The Age Debate: Waiting for Superman?
It is May 2022. My middle child is about to graduate from college. I had not taken a look at this archived blog in a long time. While I know the topic is so relevant, it felt so far removed once my kids all got to college. But then I read the last part where I mention kids getting burned out, injured, or just not having what it takes for college. And it hit home on such a deep level. Facebook memories constantly remind me of the journey my kids took to get to the college level. In those memories are often pictures of other friends that were either teammates or the competition. And I am repeatedly struck by the question I ask myself: I wonder whatever happened to....? So many of those kids never made it past junior tennis, club baseball, or club water polo. They just disappeared. Clearly, they did not. And age was likely not a factor for most of them. They simply burned out, recognized they didn't have the talent or drive to play at the next level, or found other activity sources. As for the age debate, my three children thrived in college athletics even when they were the youngest. After a gap year, my graduating daughter ironically earned the nickname "old lady." I know she never would have thought that possible since she was always the youngest. And my youngest daughter is finishing her junior year. Her coach told me she's one of the most mature on the team even though she is still one of the youngest. What do you know? The reality is that we don't. In the end, we do what is best for our kids and try to avoid asking ourselves "what if" questions. Because "what if" we're wrong?!
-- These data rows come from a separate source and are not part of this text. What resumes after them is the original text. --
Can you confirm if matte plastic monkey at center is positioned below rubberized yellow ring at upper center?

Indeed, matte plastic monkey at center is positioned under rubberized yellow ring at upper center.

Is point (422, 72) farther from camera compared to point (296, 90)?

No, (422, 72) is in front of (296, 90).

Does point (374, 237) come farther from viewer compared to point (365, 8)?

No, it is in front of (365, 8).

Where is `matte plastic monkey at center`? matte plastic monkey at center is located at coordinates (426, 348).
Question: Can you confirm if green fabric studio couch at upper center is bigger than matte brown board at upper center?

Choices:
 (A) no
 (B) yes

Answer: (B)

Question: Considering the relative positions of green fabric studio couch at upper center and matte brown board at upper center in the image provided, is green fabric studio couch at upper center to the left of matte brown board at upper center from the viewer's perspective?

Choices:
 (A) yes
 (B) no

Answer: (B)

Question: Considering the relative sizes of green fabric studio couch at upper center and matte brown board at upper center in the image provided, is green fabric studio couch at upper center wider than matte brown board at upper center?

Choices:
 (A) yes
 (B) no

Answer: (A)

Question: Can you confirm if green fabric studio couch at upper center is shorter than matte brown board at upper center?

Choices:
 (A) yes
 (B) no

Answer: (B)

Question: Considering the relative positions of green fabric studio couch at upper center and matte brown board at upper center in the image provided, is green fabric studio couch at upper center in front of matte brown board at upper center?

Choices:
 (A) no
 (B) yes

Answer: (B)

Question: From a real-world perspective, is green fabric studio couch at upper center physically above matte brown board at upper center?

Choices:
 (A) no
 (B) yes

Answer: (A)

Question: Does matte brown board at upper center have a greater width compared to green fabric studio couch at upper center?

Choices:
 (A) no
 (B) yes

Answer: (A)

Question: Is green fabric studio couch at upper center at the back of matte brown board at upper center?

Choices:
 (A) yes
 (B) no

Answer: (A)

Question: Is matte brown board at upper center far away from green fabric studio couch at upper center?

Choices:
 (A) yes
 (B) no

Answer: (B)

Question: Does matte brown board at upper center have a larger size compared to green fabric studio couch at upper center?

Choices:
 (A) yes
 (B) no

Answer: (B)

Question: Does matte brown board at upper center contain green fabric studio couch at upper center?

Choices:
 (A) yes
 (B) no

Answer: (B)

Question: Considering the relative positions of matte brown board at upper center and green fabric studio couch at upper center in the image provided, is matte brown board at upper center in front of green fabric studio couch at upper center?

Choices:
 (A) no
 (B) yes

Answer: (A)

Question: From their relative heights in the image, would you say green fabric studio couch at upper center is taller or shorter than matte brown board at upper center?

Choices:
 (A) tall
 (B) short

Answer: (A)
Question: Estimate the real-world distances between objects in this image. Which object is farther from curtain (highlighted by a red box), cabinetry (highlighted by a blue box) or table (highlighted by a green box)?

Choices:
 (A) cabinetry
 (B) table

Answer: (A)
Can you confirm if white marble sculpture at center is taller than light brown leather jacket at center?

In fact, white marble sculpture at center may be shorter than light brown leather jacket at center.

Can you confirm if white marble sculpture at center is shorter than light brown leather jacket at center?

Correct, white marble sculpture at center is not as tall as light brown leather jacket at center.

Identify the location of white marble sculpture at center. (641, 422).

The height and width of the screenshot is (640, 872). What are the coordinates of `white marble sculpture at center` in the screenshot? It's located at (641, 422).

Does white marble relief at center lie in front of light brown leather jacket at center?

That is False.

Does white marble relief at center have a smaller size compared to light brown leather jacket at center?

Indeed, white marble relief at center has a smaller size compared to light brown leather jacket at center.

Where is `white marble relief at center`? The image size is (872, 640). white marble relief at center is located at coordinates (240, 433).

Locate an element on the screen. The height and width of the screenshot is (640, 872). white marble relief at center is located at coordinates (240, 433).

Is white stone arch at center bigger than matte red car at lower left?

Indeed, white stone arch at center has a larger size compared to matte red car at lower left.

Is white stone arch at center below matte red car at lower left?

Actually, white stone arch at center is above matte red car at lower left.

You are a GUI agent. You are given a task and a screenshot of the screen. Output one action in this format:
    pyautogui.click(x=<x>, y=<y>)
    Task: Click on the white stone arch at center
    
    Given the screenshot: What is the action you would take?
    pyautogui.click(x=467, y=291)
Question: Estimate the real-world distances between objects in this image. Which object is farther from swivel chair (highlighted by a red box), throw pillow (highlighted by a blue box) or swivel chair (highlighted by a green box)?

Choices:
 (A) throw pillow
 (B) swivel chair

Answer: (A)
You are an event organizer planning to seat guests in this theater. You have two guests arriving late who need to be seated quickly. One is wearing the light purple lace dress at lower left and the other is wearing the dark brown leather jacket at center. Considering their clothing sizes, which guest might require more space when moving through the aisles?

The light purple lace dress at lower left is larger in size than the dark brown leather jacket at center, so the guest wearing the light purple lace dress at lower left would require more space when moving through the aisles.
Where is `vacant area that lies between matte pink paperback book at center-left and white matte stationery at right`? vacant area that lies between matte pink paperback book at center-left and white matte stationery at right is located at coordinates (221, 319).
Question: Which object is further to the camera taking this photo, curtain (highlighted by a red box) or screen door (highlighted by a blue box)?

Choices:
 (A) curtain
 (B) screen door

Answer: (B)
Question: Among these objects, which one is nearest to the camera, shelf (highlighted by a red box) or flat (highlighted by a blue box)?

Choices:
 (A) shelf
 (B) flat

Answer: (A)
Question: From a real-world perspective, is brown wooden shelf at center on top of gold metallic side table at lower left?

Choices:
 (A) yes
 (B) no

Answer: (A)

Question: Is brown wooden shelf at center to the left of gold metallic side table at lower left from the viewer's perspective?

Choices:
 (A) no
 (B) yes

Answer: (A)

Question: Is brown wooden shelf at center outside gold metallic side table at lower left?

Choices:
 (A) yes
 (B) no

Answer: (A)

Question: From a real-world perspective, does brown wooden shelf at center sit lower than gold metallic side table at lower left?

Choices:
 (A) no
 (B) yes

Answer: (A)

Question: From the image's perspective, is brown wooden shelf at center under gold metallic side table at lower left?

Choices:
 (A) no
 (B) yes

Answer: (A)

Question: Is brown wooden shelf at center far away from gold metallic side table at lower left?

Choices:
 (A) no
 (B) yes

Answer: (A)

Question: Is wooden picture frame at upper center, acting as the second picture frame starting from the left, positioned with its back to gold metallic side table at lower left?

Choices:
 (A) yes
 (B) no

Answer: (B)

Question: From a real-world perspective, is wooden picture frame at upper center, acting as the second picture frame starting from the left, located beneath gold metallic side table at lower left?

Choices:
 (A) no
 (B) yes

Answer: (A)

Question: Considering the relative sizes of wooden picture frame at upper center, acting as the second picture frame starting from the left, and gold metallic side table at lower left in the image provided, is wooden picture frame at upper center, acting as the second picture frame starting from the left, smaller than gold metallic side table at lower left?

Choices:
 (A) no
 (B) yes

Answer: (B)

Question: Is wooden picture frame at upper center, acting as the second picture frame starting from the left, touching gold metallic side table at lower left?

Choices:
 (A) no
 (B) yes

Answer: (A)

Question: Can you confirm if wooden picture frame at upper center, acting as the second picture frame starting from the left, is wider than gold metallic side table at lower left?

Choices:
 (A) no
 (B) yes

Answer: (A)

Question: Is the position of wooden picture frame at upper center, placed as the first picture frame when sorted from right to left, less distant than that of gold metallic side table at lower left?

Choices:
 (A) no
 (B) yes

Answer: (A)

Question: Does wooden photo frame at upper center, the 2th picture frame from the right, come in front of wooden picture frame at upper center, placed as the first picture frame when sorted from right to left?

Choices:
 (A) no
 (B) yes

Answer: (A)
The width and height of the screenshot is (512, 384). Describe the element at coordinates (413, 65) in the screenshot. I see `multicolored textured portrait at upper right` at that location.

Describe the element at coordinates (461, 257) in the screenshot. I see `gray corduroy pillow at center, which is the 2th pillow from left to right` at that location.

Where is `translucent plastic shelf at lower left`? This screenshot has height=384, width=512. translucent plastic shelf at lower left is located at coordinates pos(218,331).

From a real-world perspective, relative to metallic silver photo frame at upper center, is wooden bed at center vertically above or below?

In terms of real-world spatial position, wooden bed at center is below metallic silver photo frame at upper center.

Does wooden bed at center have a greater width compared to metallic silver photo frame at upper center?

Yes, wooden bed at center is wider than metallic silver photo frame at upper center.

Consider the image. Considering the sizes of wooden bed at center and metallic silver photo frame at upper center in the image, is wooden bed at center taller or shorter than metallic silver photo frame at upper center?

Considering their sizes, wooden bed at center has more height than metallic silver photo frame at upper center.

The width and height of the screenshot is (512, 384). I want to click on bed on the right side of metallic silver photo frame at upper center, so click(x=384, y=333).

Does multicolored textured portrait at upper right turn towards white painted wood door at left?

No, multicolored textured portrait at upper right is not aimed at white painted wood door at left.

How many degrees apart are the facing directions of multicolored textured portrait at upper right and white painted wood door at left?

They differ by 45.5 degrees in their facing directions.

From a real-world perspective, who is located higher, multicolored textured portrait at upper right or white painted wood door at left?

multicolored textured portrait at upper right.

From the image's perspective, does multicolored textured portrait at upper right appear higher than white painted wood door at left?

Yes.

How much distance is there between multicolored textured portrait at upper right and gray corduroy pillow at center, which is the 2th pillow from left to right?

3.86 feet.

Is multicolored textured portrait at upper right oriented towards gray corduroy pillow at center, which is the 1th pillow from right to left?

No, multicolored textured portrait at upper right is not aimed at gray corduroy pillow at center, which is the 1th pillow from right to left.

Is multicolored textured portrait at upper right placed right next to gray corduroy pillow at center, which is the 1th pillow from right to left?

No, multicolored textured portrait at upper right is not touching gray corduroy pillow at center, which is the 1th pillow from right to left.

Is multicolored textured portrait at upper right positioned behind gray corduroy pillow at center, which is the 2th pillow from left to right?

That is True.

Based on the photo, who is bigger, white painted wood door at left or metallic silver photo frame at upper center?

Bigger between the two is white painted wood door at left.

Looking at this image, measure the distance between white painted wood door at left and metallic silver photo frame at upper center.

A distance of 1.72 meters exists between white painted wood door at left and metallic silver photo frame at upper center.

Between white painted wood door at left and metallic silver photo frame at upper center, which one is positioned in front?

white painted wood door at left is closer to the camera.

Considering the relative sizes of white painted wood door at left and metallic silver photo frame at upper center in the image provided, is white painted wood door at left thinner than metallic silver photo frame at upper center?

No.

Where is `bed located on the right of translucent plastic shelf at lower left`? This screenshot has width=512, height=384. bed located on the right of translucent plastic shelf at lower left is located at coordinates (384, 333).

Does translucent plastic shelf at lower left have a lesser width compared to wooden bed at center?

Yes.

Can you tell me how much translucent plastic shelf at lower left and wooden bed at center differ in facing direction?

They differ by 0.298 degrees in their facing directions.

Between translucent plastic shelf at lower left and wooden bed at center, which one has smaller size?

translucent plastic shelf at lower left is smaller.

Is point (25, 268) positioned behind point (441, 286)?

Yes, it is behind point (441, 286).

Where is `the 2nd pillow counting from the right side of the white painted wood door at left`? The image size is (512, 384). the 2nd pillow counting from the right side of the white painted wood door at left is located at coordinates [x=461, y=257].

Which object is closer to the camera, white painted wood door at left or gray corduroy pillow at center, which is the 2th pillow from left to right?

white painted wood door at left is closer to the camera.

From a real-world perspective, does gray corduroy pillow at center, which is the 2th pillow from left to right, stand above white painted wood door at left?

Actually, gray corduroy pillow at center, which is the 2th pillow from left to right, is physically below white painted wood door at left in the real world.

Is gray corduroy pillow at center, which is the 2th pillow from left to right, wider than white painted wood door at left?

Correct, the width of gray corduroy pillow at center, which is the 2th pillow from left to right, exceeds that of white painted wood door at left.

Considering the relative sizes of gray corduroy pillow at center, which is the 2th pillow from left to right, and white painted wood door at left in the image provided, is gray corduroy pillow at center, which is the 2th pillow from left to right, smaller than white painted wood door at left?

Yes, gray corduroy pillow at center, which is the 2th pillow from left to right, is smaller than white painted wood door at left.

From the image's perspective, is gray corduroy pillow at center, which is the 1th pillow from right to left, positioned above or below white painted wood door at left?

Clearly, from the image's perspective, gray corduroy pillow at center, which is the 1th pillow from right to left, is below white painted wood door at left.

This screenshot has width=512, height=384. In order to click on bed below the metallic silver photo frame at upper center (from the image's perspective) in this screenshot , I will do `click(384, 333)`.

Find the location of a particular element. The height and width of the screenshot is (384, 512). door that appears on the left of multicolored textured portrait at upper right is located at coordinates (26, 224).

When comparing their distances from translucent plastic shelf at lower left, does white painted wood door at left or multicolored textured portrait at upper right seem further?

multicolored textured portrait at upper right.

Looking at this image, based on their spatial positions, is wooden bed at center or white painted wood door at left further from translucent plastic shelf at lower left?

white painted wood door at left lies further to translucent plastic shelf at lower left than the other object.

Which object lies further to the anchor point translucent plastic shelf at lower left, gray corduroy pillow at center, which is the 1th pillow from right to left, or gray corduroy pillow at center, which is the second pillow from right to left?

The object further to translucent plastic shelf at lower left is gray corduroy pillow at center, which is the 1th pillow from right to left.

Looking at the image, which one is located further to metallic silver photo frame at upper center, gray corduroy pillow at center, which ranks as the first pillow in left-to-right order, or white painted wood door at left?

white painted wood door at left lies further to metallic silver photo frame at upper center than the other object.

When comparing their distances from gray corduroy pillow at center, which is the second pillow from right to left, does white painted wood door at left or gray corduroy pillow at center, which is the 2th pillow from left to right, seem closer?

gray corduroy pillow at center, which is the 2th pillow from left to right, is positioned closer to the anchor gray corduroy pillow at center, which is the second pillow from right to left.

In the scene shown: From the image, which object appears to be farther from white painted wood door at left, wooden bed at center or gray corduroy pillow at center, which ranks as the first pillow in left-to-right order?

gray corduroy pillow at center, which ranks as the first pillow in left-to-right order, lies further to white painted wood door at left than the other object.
In 2015, I wrote: When it came time to send my kids off to school, we were faced with the question of ‘to send or not to send?’. All three were born in September. As I get ready to send my oldest off to college at the end of summer, I sometimes wish I could hang on to him for one more year. Selfishly, I toy with regret that we should have waited. But here is the reality: He was ready on every level to start school a few days shy of five. It was not a decision we took lightly. I was an October birthday who went ahead and worked hard to achieve and show I belonged where I did. My November birthday brother was held back that year and became a master of all things social but was bored out of his mind academically. It is a conundrum we as parents are faced with when trying to decide what is best all-around for our kids.
It was a tough enough decision to make without throwing in sports. Yes, I was posed with the question by overzealous parents about wanting my son to be a stud when he got to high school. “Don’t you want him to be superman for sports when he’s in high school?” they would ask. I was stumped by the question. “He’s four,” I would reply. “How do I know if he’s even going to be an athlete?” Delaying his academic and social growth for the possibility that he might be a great athlete was the last thing I was thinking about. My underlying thought was always this: if a child is going to excel as an athlete, they will do so whether they are seventeen when they’re a senior or eighteen. There is no crystal ball that will let us accurately predict their future success.
We have encountered the age debate recently in tennis. There have been many girls we know who are repeating their eighth grade year (by homeschooling). By repeating that year, their apparent value as a five-star or blue chip player enhances their ability to play in college. The fact that they have been rating and ranking the players since they were in sixth grade is still mind boggling to me. I have joked that my five star daughter would likely be a blue chip if we had her repeat this year. She just looks at me and says, “No.” But parents can be nuts in their single minded pursuit of that scholarship money. There are no guarantees in life and certainly not in the world of college athletics.
While there is no question that August/September birthdays (and beyond) warrant careful evaluation of whether to start school or wait, I am continually dumbfounded by the athletics question that is posed. This year in tennis completely threw me for a loop. How does a fourteen year old explain to her friends that she’s dropping out of school and repeating eighth grade? The parents’ explanations are also equally entertaining. To me, there are so many other variables that those kids will have to face. Most importantly, what if they burn out, get injured, or just don’t have what it takes to make it in college? Those parents have plans. God forbid, those kids fail those parents.
My son will realize his dream of playing college baseball at a Division 3 college. And I will admit that there have been a few times over the course of the past few recruiting years where it’s been mumbled ‘if you held him back, they’d be drooling over him.’ That’s a big question mark and one I don’t regret. I’m not always sure my son is mature enough yet, but that’s at home not at school or on the baseball field. There he is the embodiment of the perfect senior regardless his age. In the end, I truly believe it was always the right decision. He excelled without waiting the year. Now the only reason I wish he was held back is so that I can hold on a little longer. [I am still wishing for this all these years later.]